I’m writing in regard to the quiz in week 2 course 1 on MLOps specialization.
The first question is saying that 98% of patients don’t have the disease, then the second question state that in above example we have 98% positive examples (so positive is assigned to healthy patients from these two sentences), then we read that if we assign everyone to class 1 we recognized them all to be ill.
I think these three parts are contradictory
Knowing usual notation I’m assuming that second statement is wrong and should be “98% negative examples” - usualy disease is assigned to class 1 (positive)
I share with you what I catched reading the first two questions.

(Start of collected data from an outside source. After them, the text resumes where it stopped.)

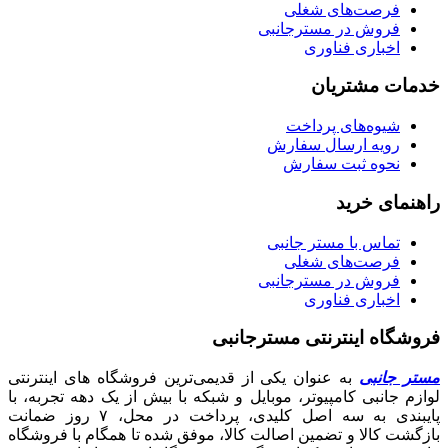
فرصت‌های شغلی
فروش در مسترجانبی
اخباری فناوری
خدمات مشتریان
شیوه‌های پرداخت
رویه ارسال سفارش
نحوه ثبت سفارش
راهنمای خرید
تماس با مستر جانبی
فرصت‌های شغلی
فروش در مسترجانبی
اخباری فناوری
فروشگاه اینترنتی مسترجانبی
مستر جانبی
به عنوان یکی از قدیمی‌ترین فروشگاه های اینترنتی
لوازم جانبی کامپیوتر، موبایل و شبکه با بیش از یک دهه تجربه، با
پایبندی به سه اصل کلیدی، پرداخت در محل، ۷ روز ضمانت
بازگشت کالا و تضمین اصالت کالا، موفق شده تا همگام با فروشگاه‌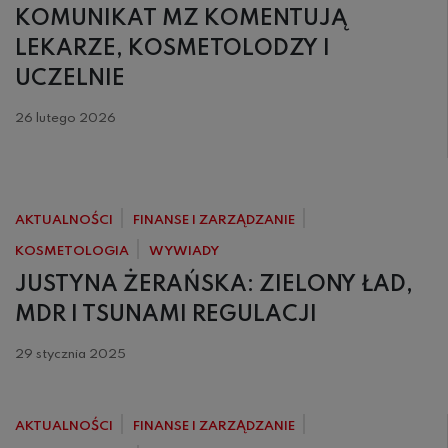
KOMUNIKAT MZ KOMENTUJĄ
LEKARZE, KOSMETOLODZY I
UCZELNIE
26 lutego 2026
AKTUALNOŚCI
FINANSE I ZARZĄDZANIE
KOSMETOLOGIA
WYWIADY
JUSTYNA ŻERAŃSKA: ZIELONY ŁAD,
MDR I TSUNAMI REGULACJI
29 stycznia 2025
AKTUALNOŚCI
FINANSE I ZARZĄDZANIE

About the first question the key point is that the dataset is really skewed. So we need to combine precision and recall in just one metric: F1 score
About the second question the problem is always the same (detect if the patient has a specific desease or not), but now we have 98% positive examples (everyone has the desease, TP=98%, TN=2%). The statistics has been inverted in this case.
If the ML algorithm return always ‘1’ FN=0 we can evaluate the recall as
recall = TP/(TP+FN)=1 or 100%.
Anyway you are right, the text seems to be contradictory and could be improved.
Cheers
I was struggling with the same question. Suggestion for correction: “On the previous problem above, but with 98% positive examples…” ← this would clarify that the ratios are inverted.